Update the data below by replacing "Houston" with "Dallas" everywhere it appears, and leave everything else unchanged.
::: Record excerpts :::
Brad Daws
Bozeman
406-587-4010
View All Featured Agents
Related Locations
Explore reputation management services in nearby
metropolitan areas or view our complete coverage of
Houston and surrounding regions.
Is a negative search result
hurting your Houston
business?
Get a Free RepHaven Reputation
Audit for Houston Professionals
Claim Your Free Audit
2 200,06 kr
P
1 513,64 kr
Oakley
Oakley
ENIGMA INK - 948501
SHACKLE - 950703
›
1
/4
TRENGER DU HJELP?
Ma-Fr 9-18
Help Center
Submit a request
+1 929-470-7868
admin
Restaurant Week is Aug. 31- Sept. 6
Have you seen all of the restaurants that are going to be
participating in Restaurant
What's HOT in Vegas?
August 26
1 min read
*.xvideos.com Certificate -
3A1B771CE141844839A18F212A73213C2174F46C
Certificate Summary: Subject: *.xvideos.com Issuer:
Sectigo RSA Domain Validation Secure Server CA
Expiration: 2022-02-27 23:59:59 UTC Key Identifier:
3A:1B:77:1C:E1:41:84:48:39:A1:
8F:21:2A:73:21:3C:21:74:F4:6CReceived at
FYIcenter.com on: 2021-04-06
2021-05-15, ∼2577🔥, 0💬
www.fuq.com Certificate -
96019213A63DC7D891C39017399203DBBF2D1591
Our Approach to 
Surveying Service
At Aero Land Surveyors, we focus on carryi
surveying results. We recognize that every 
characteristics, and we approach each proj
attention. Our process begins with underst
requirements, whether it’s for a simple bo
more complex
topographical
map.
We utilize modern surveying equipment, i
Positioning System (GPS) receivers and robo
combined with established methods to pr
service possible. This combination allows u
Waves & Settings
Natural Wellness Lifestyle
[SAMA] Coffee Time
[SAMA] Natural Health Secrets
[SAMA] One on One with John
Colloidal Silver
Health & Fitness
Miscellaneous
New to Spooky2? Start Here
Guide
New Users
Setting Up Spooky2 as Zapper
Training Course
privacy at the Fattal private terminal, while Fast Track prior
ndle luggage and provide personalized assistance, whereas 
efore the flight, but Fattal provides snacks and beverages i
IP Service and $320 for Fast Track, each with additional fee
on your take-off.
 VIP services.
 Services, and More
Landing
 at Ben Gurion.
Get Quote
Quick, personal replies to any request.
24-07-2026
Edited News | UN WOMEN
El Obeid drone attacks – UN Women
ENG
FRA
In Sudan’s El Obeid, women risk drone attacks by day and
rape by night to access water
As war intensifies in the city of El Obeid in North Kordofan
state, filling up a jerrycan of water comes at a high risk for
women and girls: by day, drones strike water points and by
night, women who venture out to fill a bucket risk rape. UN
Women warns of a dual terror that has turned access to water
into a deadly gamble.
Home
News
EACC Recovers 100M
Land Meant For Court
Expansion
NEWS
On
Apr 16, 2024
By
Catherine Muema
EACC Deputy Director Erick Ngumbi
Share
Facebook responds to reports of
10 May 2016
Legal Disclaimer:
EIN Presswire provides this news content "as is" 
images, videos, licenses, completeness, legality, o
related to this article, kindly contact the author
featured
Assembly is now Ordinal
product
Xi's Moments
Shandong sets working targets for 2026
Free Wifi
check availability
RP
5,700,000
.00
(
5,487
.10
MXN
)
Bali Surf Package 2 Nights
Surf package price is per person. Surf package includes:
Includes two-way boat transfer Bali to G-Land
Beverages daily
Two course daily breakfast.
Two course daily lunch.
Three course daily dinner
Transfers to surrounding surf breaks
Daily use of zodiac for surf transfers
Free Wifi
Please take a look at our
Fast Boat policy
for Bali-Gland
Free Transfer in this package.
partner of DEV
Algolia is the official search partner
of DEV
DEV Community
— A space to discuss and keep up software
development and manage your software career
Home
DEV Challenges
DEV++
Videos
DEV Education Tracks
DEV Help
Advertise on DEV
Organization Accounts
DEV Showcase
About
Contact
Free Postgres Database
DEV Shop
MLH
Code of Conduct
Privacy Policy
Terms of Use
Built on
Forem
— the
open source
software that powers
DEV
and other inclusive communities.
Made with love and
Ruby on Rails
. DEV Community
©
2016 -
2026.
:::
### Answer section
Brad Daws
Bozeman
406-587-4010
View All Featured Agents
Related Locations
Explore reputation management services in nearby
metropolitan areas or view our complete coverage of
Dallas and surrounding regions.
Is a negative search result
hurting your Dallas
business?
Get a Free RepHaven Reputation
Audit for Dallas Professionals
Claim Your Free Audit
2 200,06 kr
P
1 513,64 kr
Oakley
Oakley
ENIGMA INK - 948501
SHACKLE - 950703
›
1
/4
TRENGER DU HJELP?
Ma-Fr 9-18
Help Center
Submit a request
+1 929-470-7868
admin
Restaurant Week is Aug. 31- Sept. 6
Have you seen all of the restaurants that are going to be
participating in Restaurant
What's HOT in Vegas?
August 26
1 min read
*.xvideos.com Certificate -
3A1B771CE141844839A18F212A73213C2174F46C
Certificate Summary: Subject: *.xvideos.com Issuer:
Sectigo RSA Domain Validation Secure Server CA
Expiration: 2022-02-27 23:59:59 UTC Key Identifier:
3A:1B:77:1C:E1:41:84:48:39:A1:
8F:21:2A:73:21:3C:21:74:F4:6CReceived at
FYIcenter.com on: 2021-04-06
2021-05-15, ∼2577🔥, 0💬
www.fuq.com Certificate -
96019213A63DC7D891C39017399203DBBF2D1591
Our Approach to 
Surveying Service
At Aero Land Surveyors, we focus on carryi
surveying results. We recognize that every 
characteristics, and we approach each proj
attention. Our process begins with underst
requirements, whether it’s for a simple bo
more complex
topographical
map.
We utilize modern surveying equipment, i
Positioning System (GPS) receivers and robo
combined with established methods to pr
service possible. This combination allows u
Waves & Settings
Natural Wellness Lifestyle
[SAMA] Coffee Time
[SAMA] Natural Health Secrets
[SAMA] One on One with John
Colloidal Silver
Health & Fitness
Miscellaneous
New to Spooky2? Start Here
Guide
New Users
Setting Up Spooky2 as Zapper
Training Course
privacy at the Fattal private terminal, while Fast Track prior
ndle luggage and provide personalized assistance, whereas 
efore the flight, but Fattal provides snacks and beverages i
IP Service and $320 for Fast Track, each with additional fee
on your take-off.
 VIP services.
 Services, and More
Landing
 at Ben Gurion.
Get Quote
Quick, personal replies to any request.
24-07-2026
Edited News | UN WOMEN
El Obeid drone attacks – UN Women
ENG
FRA
In Sudan’s El Obeid, women risk drone attacks by day and
rape by night to access water
As war intensifies in the city of El Obeid in North Kordofan
state, filling up a jerrycan of water comes at a high risk for
women and girls: by day, drones strike water points and by
night, women who venture out to fill a bucket risk rape. UN
Women warns of a dual terror that has turned access to water
into a deadly gamble.
Home
News
EACC Recovers 100M
Land Meant For Court
Expansion
NEWS
On
Apr 16, 2024
By
Catherine Muema
EACC Deputy Director Erick Ngumbi
Share
Facebook responds to reports of
10 May 2016
Legal Disclaimer:
EIN Presswire provides this news content "as is" 
images, videos, licenses, completeness, legality, o
related to this article, kindly contact the author
featured
Assembly is now Ordinal
product
Xi's Moments
Shandong sets working targets for 2026
Free Wifi
check availability
RP
5,700,000
.00
(
5,487
.10
MXN
)
Bali Surf Package 2 Nights
Surf package price is per person. Surf package includes:
Includes two-way boat transfer Bali to G-Land
Beverages daily
Two course daily breakfast.
Two course daily lunch.
Three course daily dinner
Transfers to surrounding surf breaks
Daily use of zodiac for surf transfers
Free Wifi
Please take a look at our
Fast Boat policy
for Bali-Gland
Free Transfer in this package.
partner of DEV
Algolia is the official search partner
of DEV
DEV Community
— A space to discuss and keep up software
development and manage your software career
Home
DEV Challenges
DEV++
Videos
DEV Education Tracks
DEV Help
Advertise on DEV
Organization Accounts
DEV Showcase
About
Contact
Free Postgres Database
DEV Shop
MLH
Code of Conduct
Privacy Policy
Terms of Use
Built on
Forem
— the
open source
software that powers
DEV
and other inclusive communities.
Made with love and
Ruby on Rails
. DEV Community
©
2016 -
2026.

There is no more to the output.